It has been just a little over five months since Anchore opened its doors, and we’re happy to announce the General Availability of Anchore 1.0 - combining an open source platform for community participation while addressing enterprise needs through an on-prem offering with additional feature augmentation, and Anchore Navigator, anchore.com, a free service that provides an unparalleled level of visibility into the contents of container images.

As the adoption of containers continues to grow enterprises are increasingly demanding more visibility and control of their container environments. Today we see operations, security and compliance teams looking to add a level of governance to container deployments that were lacking during the early gold rush. The most common approach we have seen today is container image scanning which typically means scanning the operating system components of an image for security vulnerabilities, CVEs. While the need to scan an image for CVEs is undeniable it should only be the first step given the fact that each image typically contains hundreds of operating system packages, thousands of files along with application libraries and configuration files that are likely not part of the operating system image.

Anchore 1.0 was designed to address the lack of transparency, allowing developers, operations and security teams to get visibility into the entire contents of the containers - far more than the surface CVE scans that we have seen today. Empowered with this detailed information operations, security and compliance teams can define policies that govern the deployment of containers, including rules that cover security vulnerabilities, mandatory software packages, blacklisted software packages, required versions of software libraries, validated configuration files or any one of a hundred other tests that an enterprise may require to consider an image compliant.
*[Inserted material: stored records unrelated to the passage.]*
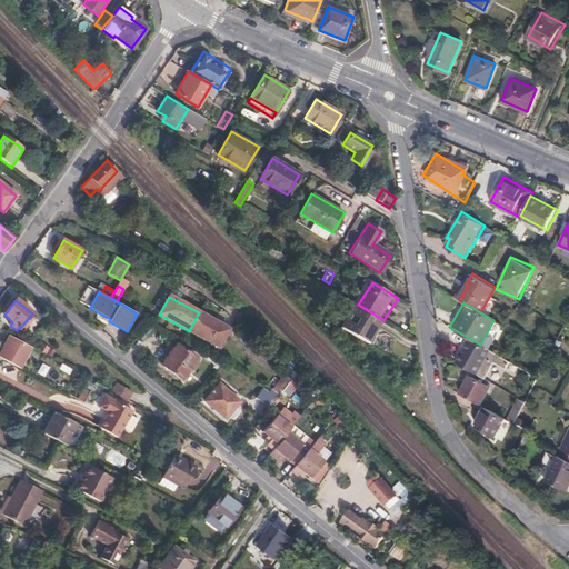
[(360,306),(347,329),(375,345),(388,322),(383,320),(360,306)]
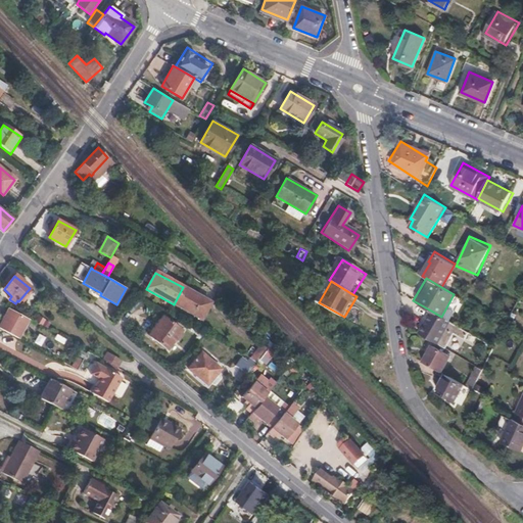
[(210,302),(183,287),(174,304),(202,319),(210,302)]
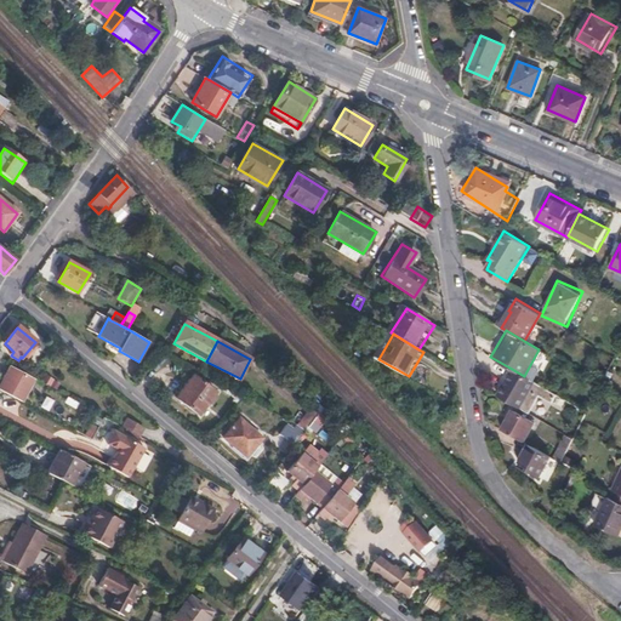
[(510,368),(496,394),(518,406),(533,381),(524,376),(510,368)]
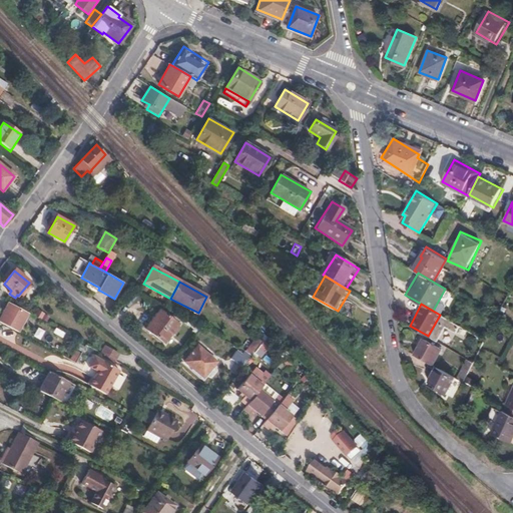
[(9,305),(0,319),(0,323),(17,332),(28,315),(9,305)]
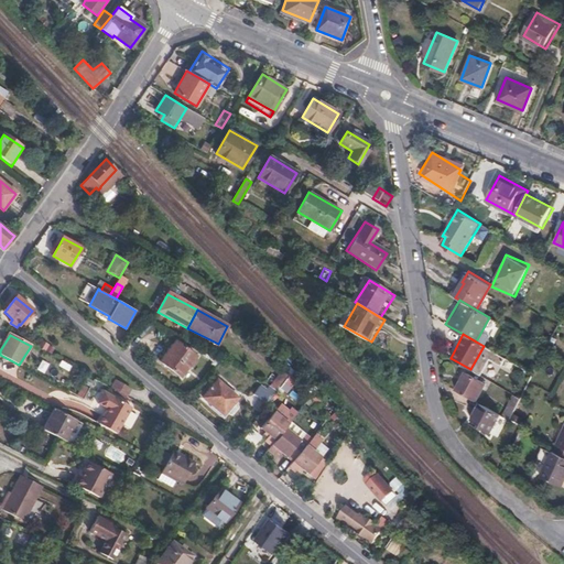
[(182,377),(197,357),(177,342),(162,361),(182,377)]
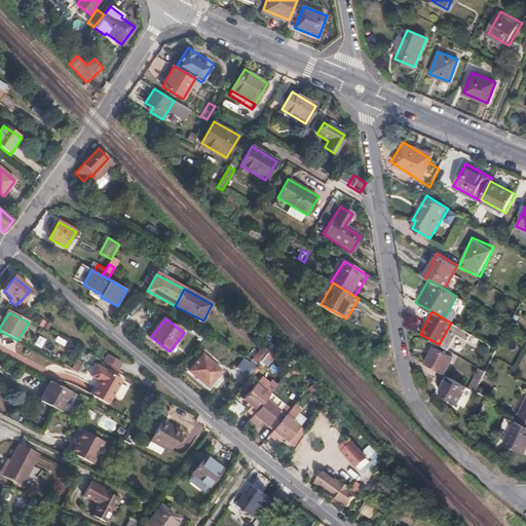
[(34,326),(42,330),(45,325),(37,321),(34,326)]
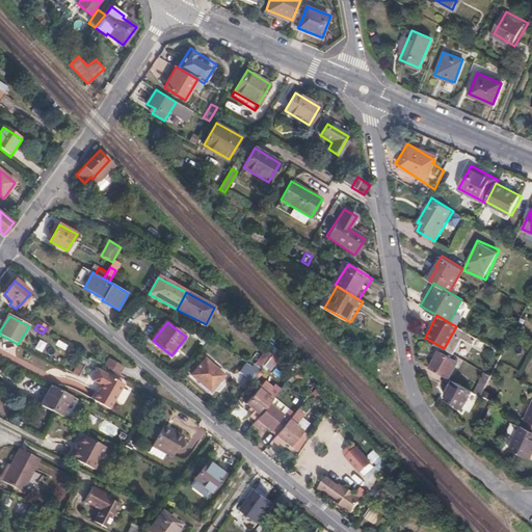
[(273,354),(268,348),(255,366),(262,370),(273,354)]
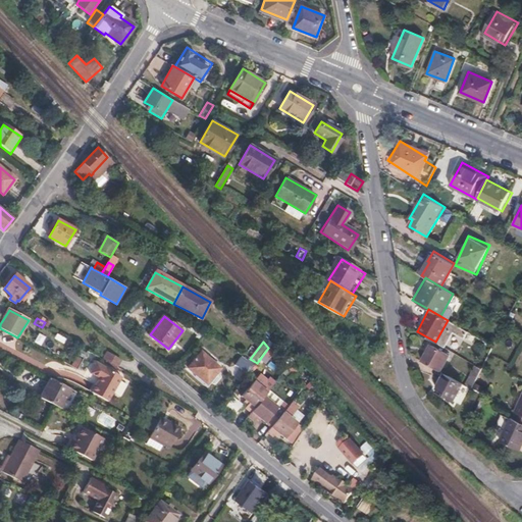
[(431,343),(422,359),(440,370),(450,354),(431,343)]
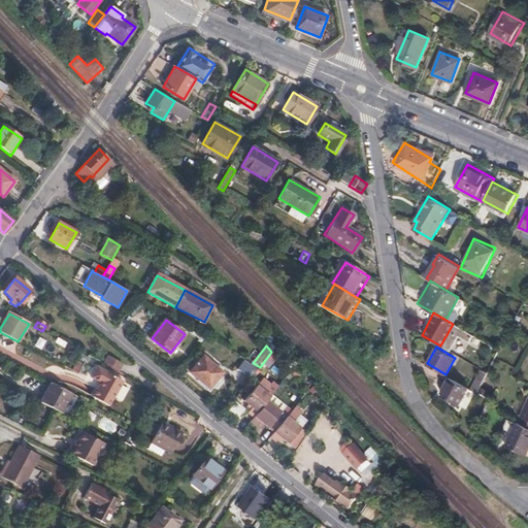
[(104,365),(118,372),(121,365),(107,358),(104,365)]
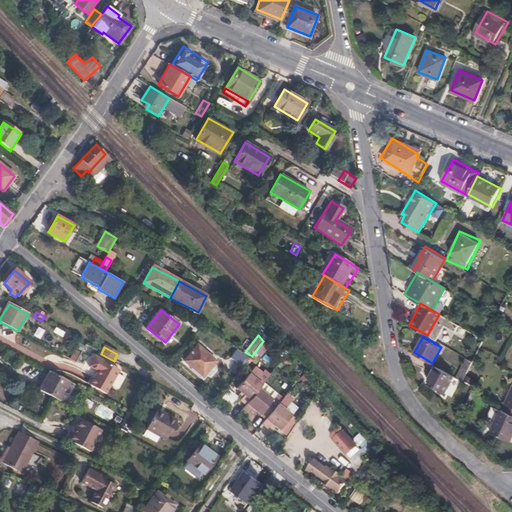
[(204,378),(217,363),(198,347),(185,362),(204,378)]
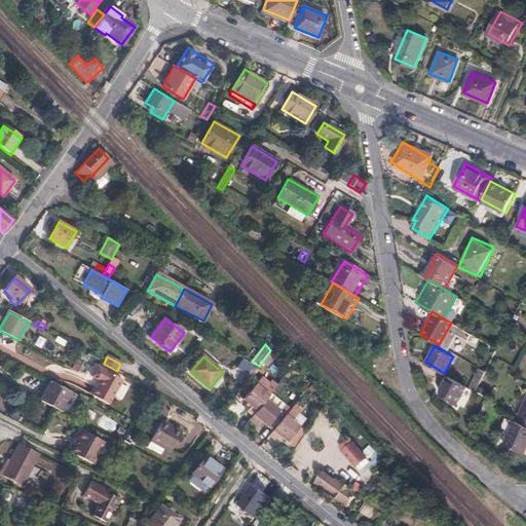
[(89,379),(117,393),(123,381),(96,367),(89,379)]
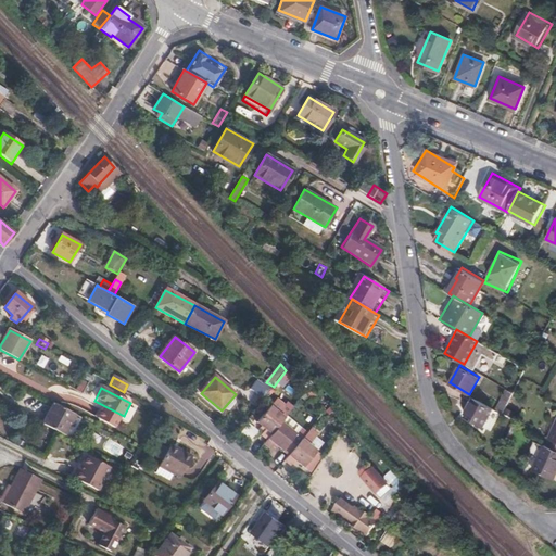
[(495,408),(502,412),(506,405),(513,392),(506,389),(495,408)]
The need for visibility and compliance extends beyond just point in time scanning of an image before deployment. In most cases application images are built from base images downloaded from public registries, these images may be updated often and in many cases without any obvious indication that a change was made let alone what was changed in these images. End-users have to struggle with the age-old choice: sticking with a known working but somewhat stale version, or use the latest, more feature-full, version and run the risk of security vulnerabilities, major bugs, and overall compliance deviation.

Full transparency is no longer just a good option to have in your toolset, but a mandate for application development and operations teams alike. Using the most stable and secure baseline of an IT service should no longer translate to an antiquated version of the software. With the fast pace of innovation also comes risk, and companies, big and small, will benefit greatly from simply and easily uncovering and tracking all changes throughout the application development and production lifecycle.